Un échange entre deux auteurs, le premier d’origine haïtienne, la seconde d’origine palestinienne, qui se lancent la balle l’un et l’autre sur leur vécu et leur histoire, notre histoire. Je n’ai qu’un seul regret en refermant ce livre : l’avoir emprunté à la bibliothèque. J’aurais dû l’acheter. Et le lire avec deux marqueurs différents. Un pour noter la montagne de suggestions de lectures et d’ouvrages marquants qu’on y retrouve. Et un autre pour marquer tous ces passages si bien écrits que je n’ai pu m’empêcher de les relire plusieurs fois avant de tourner la page.
Échange entre 2 littéraires immigrants québécois sur le racisme. Parfois long, parfois incompréhensible mais aussi des réflexions qui nous interpellent.
J'ai adoré les premiers chapitres, mais j'ai fini par me lasser. Au début, j'étais enchantée par l'idée que ce livre n'est pas un essai, c'est plutôt un dialogue. Ce sont des échanges non seulement sur le racisme, mais tout ce qu'il touche et partout où il se cache : dans les noms, dans l'éducation, dans les mots et les dictionnaires. Dans la deuxième moitié, je trouve qu'il y a moins de liens dans cette discussion. Les deux auteurs me semblent moins à l'écoute de l'autre et le racisme se dilue dans leurs histoires de "As-tu lu tel livre? / X-Y a déjà dit... / ça me rappelle la fois où..."
PS : J'ai grandement préféré le style d'écriture de Yara El-Ghadban à celui de Rodney St-Éloi.
Touchant, vrai, intime, révoltant, sensible. J’ai eu l’impression d’écouter un dialogue profond et poignant, de deux auteur.trice.s qui ont une voix puissante.J’ai été particulièrement touchée par le ton parfois poétique et historique. J’ai envie de lire toutes les références auxquelles iels font références.
L’ignorance perpétrée par le système colonial se déconstruit tranquillement par ce genre de récit, et je suis reconnaissante de la générosité de ce livre.
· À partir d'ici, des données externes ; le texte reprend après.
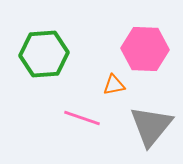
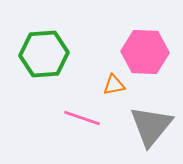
pink hexagon: moved 3 px down
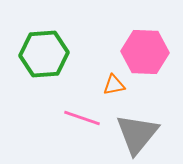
gray triangle: moved 14 px left, 8 px down
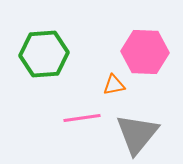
pink line: rotated 27 degrees counterclockwise
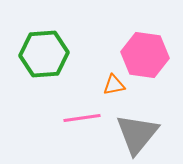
pink hexagon: moved 3 px down; rotated 6 degrees clockwise
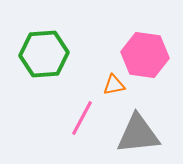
pink line: rotated 54 degrees counterclockwise
gray triangle: moved 1 px right; rotated 45 degrees clockwise
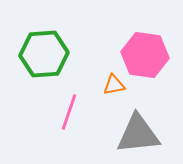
pink line: moved 13 px left, 6 px up; rotated 9 degrees counterclockwise
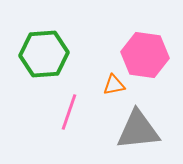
gray triangle: moved 4 px up
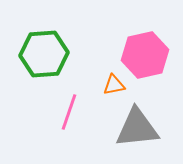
pink hexagon: rotated 21 degrees counterclockwise
gray triangle: moved 1 px left, 2 px up
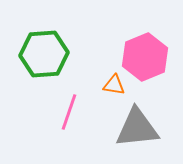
pink hexagon: moved 2 px down; rotated 9 degrees counterclockwise
orange triangle: rotated 20 degrees clockwise
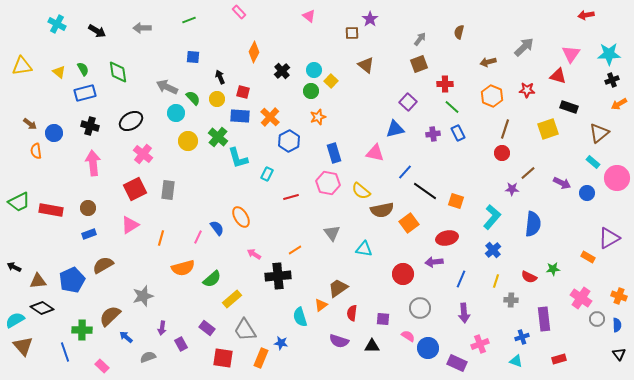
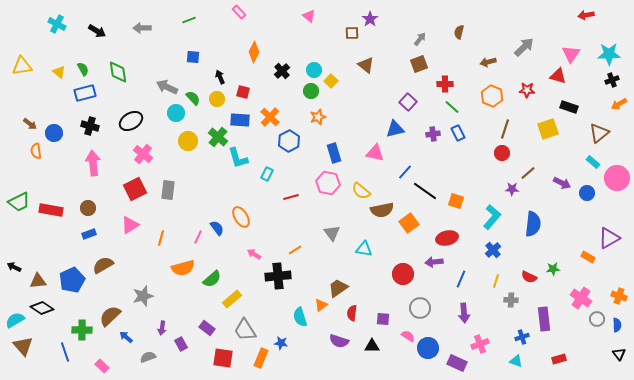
blue rectangle at (240, 116): moved 4 px down
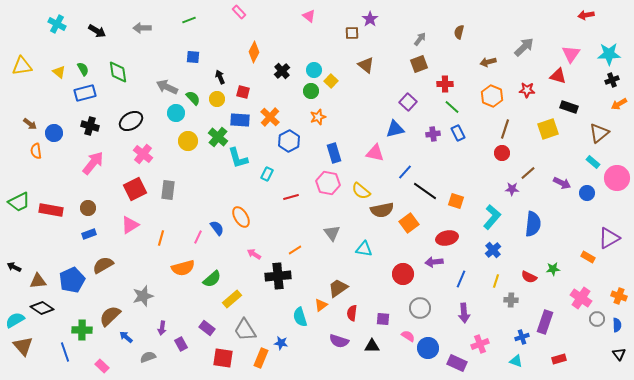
pink arrow at (93, 163): rotated 45 degrees clockwise
purple rectangle at (544, 319): moved 1 px right, 3 px down; rotated 25 degrees clockwise
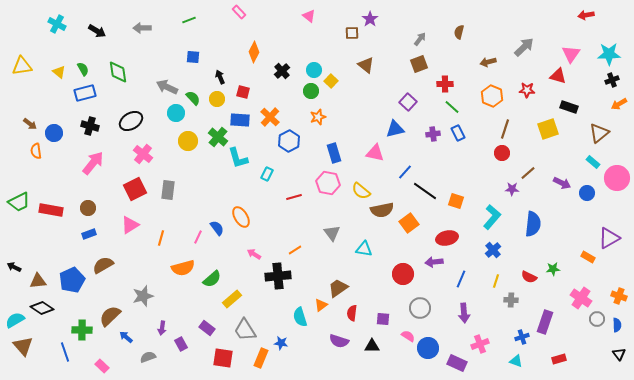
red line at (291, 197): moved 3 px right
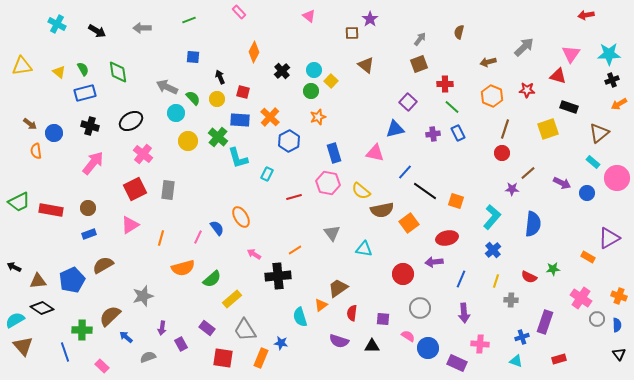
pink cross at (480, 344): rotated 24 degrees clockwise
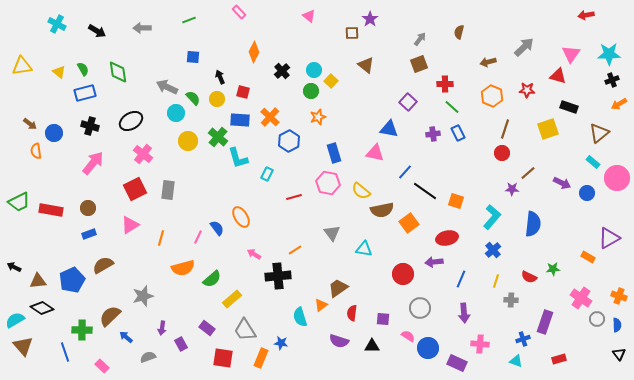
blue triangle at (395, 129): moved 6 px left; rotated 24 degrees clockwise
blue cross at (522, 337): moved 1 px right, 2 px down
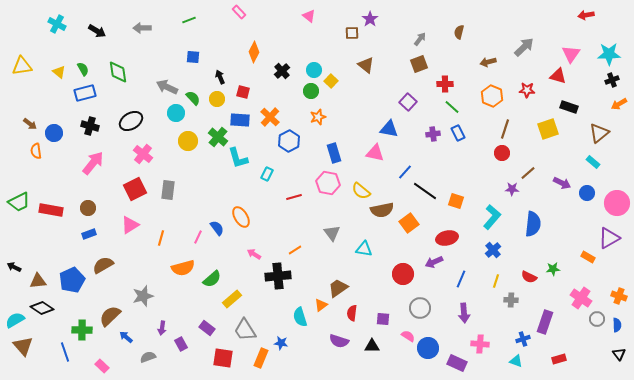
pink circle at (617, 178): moved 25 px down
purple arrow at (434, 262): rotated 18 degrees counterclockwise
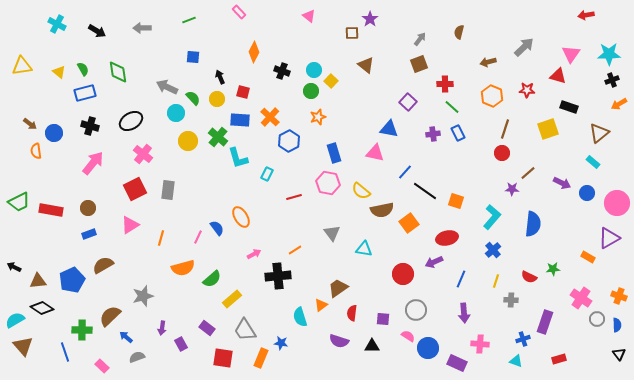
black cross at (282, 71): rotated 28 degrees counterclockwise
pink arrow at (254, 254): rotated 120 degrees clockwise
gray circle at (420, 308): moved 4 px left, 2 px down
gray semicircle at (148, 357): moved 11 px left
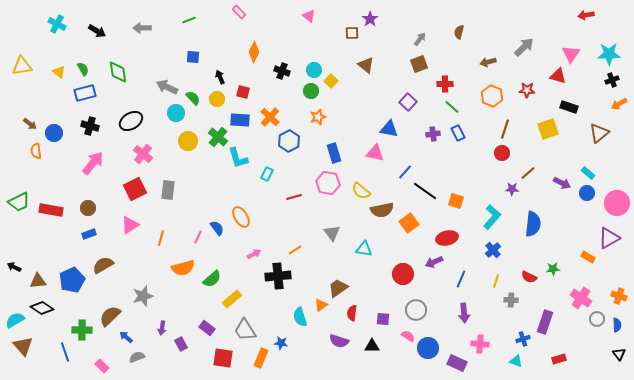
cyan rectangle at (593, 162): moved 5 px left, 11 px down
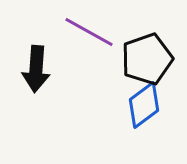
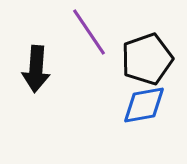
purple line: rotated 27 degrees clockwise
blue diamond: rotated 27 degrees clockwise
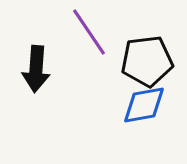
black pentagon: moved 2 px down; rotated 12 degrees clockwise
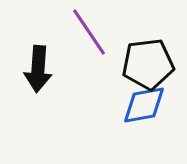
black pentagon: moved 1 px right, 3 px down
black arrow: moved 2 px right
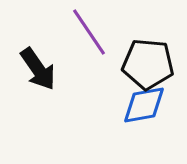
black pentagon: rotated 12 degrees clockwise
black arrow: rotated 39 degrees counterclockwise
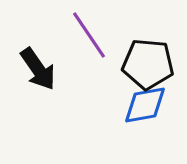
purple line: moved 3 px down
blue diamond: moved 1 px right
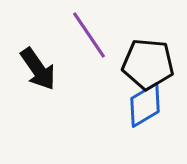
blue diamond: rotated 21 degrees counterclockwise
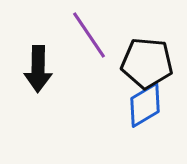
black pentagon: moved 1 px left, 1 px up
black arrow: rotated 36 degrees clockwise
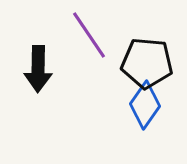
blue diamond: rotated 24 degrees counterclockwise
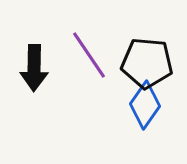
purple line: moved 20 px down
black arrow: moved 4 px left, 1 px up
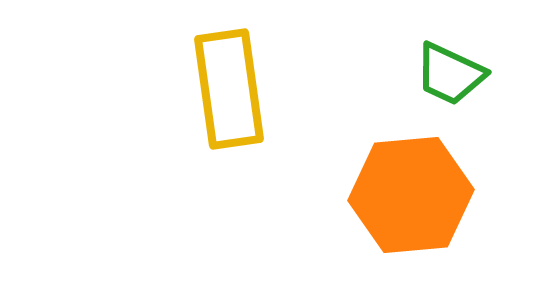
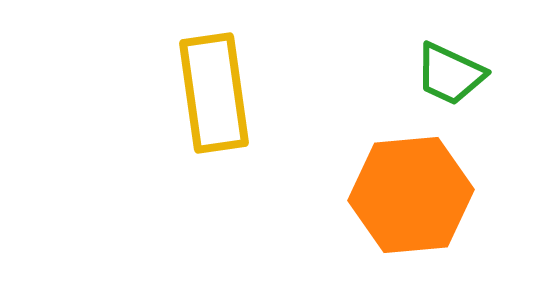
yellow rectangle: moved 15 px left, 4 px down
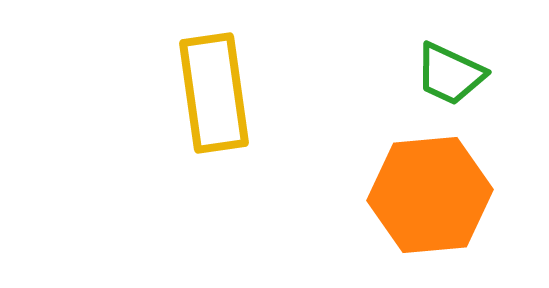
orange hexagon: moved 19 px right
Ça devrait être une lecture obligatoire pour ben du monde.
J’ai vraiment aimé la façon dont le livre était construit, par le biais d’une correspondance entre la co-autrice et le co-auteur. Ça rendait le propos, déjà touchant, plus personnel, et incitait à la remise en question. J’ai lu un autre livre traitant pas mal des mêmes sujets dernièrement que j’ai moins apprécié. Je conseille celui-ci!
I mostly adored Yara El-Ghadban's chapters and sort of powered through Rodney Saint-Eloi's. It as very informative and touching in parts. It started to get more loving and hopeful around the middle which helped digest the botomless pit of pain and sadness that necessarily comes with confronting the racism that permeates our home. So a bit depressing but fair enough.
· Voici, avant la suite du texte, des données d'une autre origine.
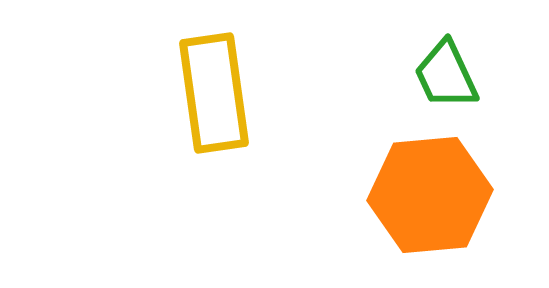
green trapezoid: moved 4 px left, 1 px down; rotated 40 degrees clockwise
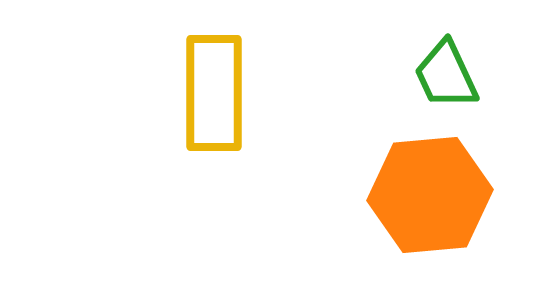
yellow rectangle: rotated 8 degrees clockwise
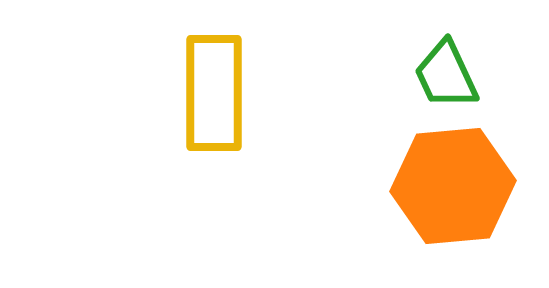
orange hexagon: moved 23 px right, 9 px up
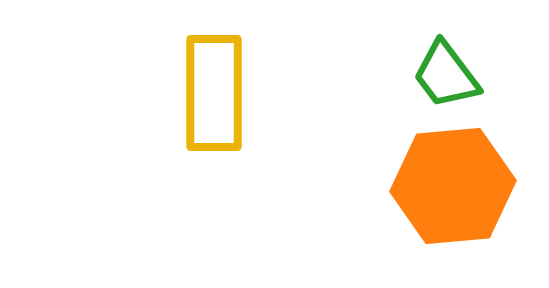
green trapezoid: rotated 12 degrees counterclockwise
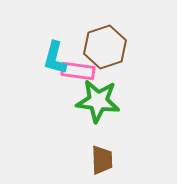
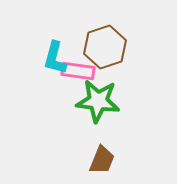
brown trapezoid: rotated 24 degrees clockwise
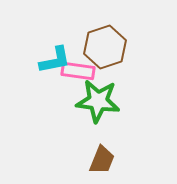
cyan L-shape: moved 2 px down; rotated 116 degrees counterclockwise
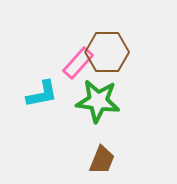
brown hexagon: moved 2 px right, 5 px down; rotated 18 degrees clockwise
cyan L-shape: moved 13 px left, 34 px down
pink rectangle: moved 8 px up; rotated 56 degrees counterclockwise
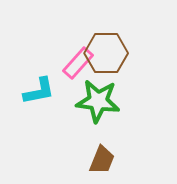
brown hexagon: moved 1 px left, 1 px down
cyan L-shape: moved 3 px left, 3 px up
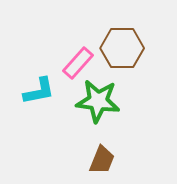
brown hexagon: moved 16 px right, 5 px up
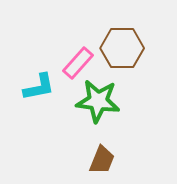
cyan L-shape: moved 4 px up
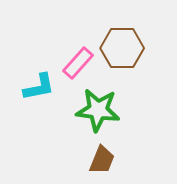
green star: moved 9 px down
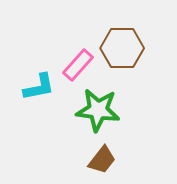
pink rectangle: moved 2 px down
brown trapezoid: rotated 16 degrees clockwise
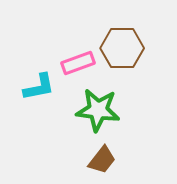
pink rectangle: moved 2 px up; rotated 28 degrees clockwise
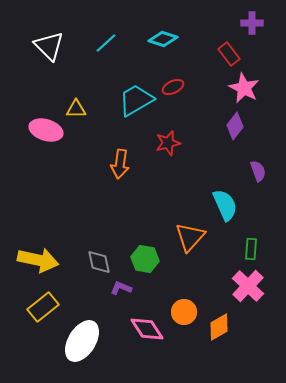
Malheureusement, je n'ai pas du tout été touchée. Ni par les récits des deux auteurices (tristes et difficiles certes, mais qui n'ont rien apporté à mes connaissances et réflexions sur le sujet, qui m'ont même parus simplistes par moment), ni par le ton de conversation (qui semblait très forcé).
J’ai adoré lire ce roman mettant à l’avant le racisme dans notre société même au Québec. Comprendre le tout de la perspective d’une immigrante qui écrit magnifiquement bien, c’est passionnant! J’ai littéralement dévoré ce livre! ⭐️⭐️⭐️⭐️⭐️📚📚📚
J'ai trouvé difficile terminer cet essai parce que chaque mot, chaque phrase, chaque chapitre est lourd de sens. Il faut prendre le temps de s'y plonger, d'accepter d'être confrontée, de s'y dédier. Magnifique.
ce livre était si beau, si touchant et si émouvant que j’ai même pleuré. les voix de rodney et de yara ont ouvert chez moi une nouvelle fenêtre. leurs voix ont touché mon cœur, je me suis reconnue, j’ai vu mes expériences dans les pages que je lisais. j’ai senti le besoin d’en parler, la volonté d’utiliser ma voix pour traverser les mers auxquelles je suis confrontée, auxquelles je n’arrive pas à toucher l’eau. les racistes n’ont jamais vu la mer m’encourage à dépasser mes capacités. à moi et à nous tous de regarder la mer et d’y faire face sans lui imposer une identité.